What is expected. Lay out the items below as a JSON list of strings, one string per line, starting at the first line and stopping after the line that contains "Which range on". Leave out blank lines.

● ● ●

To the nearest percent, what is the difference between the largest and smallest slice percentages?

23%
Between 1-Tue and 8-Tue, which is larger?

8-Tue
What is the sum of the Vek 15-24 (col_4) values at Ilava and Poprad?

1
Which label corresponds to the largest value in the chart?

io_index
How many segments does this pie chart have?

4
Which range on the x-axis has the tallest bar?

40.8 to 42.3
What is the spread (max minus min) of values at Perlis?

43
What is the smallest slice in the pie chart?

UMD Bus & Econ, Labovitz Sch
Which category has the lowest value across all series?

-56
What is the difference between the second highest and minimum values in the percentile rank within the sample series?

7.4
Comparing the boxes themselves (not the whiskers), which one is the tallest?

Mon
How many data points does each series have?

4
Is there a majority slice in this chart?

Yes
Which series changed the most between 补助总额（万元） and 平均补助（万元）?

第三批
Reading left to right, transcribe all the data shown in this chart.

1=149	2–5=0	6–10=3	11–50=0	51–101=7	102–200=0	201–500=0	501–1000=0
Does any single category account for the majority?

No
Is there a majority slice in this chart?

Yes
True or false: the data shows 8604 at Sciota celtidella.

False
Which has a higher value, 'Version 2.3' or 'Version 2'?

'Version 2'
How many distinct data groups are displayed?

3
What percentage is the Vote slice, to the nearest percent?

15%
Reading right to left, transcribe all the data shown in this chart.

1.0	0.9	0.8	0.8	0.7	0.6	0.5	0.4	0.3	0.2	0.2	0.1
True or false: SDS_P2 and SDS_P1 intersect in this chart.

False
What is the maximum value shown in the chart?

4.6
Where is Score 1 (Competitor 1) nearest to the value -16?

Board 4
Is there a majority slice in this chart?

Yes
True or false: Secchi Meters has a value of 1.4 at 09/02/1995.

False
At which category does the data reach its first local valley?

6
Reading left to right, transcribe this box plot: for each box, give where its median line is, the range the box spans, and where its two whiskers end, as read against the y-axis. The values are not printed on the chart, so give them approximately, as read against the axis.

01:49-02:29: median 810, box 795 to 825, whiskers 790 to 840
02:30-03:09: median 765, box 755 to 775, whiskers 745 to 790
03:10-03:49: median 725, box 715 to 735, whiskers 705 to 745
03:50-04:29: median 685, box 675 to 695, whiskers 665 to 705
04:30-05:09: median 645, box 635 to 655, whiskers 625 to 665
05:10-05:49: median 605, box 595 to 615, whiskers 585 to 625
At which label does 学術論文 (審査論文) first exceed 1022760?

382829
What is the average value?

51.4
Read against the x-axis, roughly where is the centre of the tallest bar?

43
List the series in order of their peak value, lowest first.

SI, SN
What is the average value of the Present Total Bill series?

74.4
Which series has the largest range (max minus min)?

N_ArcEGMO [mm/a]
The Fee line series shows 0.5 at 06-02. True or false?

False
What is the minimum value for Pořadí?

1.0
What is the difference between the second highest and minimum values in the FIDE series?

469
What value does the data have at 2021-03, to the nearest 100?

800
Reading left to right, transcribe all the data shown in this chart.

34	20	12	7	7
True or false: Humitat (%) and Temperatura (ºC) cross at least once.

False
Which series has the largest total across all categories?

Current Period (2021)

● ● ●

Response to this exercise.
[
  "To the nearest percent, what is the difference between the largest and smallest slice percentages?",
  "23%",
  "Between 1-Tue and 8-Tue, which is larger?",
  "8-Tue",
  "What is the sum of the Vek 15-24 (col_4) values at Ilava and Poprad?",
  "1",
  "Which label corresponds to the largest value in the chart?",
  "io_index",
  "How many segments does this pie chart have?",
  "4",
  "Which range on the x-axis has the tallest bar?"
]